Stored data

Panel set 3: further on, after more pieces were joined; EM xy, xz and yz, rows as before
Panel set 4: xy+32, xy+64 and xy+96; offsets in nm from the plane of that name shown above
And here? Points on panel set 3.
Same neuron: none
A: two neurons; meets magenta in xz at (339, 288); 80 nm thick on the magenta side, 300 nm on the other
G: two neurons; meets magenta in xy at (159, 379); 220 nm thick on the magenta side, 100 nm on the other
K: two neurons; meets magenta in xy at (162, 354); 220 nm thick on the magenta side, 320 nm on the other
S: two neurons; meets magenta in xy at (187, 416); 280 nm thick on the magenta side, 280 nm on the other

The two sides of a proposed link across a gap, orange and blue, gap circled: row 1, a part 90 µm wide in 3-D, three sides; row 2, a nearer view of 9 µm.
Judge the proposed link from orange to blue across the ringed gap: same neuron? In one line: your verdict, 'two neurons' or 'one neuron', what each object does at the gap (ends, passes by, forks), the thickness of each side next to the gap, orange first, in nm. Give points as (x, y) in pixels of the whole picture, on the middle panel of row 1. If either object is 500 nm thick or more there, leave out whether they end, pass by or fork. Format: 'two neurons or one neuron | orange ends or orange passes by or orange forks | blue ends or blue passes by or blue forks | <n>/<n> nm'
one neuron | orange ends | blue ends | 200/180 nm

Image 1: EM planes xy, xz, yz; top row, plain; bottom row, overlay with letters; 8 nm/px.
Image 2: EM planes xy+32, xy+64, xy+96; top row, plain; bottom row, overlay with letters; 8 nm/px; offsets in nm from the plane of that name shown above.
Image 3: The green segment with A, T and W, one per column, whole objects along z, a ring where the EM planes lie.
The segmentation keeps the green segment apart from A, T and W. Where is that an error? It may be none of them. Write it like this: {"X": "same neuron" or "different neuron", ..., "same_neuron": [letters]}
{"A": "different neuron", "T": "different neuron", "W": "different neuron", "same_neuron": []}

* _Problem to solve_: Lines with the word "plain": copy each one from the data above.

* _Exercise solution_:
Image 1: EM planes xy, xz, yz; top row, plain; bottom row, overlay with letters; 8 nm/px.
Image 2: EM planes xy+32, xy+64, xy+96; top row, plain; bottom row, overlay with letters; 8 nm/px; offsets in nm from the plane of that name shown above.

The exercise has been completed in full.